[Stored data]
——

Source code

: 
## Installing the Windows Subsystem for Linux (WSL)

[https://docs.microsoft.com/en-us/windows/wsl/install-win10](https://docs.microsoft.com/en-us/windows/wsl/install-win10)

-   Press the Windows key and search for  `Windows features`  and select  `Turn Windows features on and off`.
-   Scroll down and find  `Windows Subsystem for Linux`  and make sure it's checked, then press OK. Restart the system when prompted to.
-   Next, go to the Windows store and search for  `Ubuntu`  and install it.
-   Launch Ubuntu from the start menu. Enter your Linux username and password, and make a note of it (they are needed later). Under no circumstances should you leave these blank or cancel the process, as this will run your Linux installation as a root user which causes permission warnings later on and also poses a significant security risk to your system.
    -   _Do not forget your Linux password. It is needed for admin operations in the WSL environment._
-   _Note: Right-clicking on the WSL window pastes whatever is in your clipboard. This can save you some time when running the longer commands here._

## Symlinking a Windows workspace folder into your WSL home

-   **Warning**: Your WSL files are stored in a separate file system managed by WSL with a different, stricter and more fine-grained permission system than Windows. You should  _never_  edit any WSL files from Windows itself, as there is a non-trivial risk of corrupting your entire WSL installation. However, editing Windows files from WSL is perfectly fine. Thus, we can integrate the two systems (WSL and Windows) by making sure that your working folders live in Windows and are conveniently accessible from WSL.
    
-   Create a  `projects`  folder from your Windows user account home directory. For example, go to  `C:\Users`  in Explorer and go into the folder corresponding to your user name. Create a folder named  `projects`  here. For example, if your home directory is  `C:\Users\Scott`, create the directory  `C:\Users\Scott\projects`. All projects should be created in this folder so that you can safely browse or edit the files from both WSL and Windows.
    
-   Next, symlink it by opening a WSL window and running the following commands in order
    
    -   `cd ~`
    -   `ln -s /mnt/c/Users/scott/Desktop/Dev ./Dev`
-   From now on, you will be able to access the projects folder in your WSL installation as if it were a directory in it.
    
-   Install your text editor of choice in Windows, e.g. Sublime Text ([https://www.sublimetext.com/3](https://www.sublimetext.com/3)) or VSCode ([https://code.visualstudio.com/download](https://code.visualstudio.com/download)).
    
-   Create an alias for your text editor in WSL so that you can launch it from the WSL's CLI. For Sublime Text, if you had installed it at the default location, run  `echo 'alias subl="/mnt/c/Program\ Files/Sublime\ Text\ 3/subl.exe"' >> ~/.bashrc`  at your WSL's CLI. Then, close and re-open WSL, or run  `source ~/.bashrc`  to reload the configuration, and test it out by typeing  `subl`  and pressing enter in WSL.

——

**Instruction**
Going through the records above, state how many lines carry "https", with no other text.

**Worked solution**
2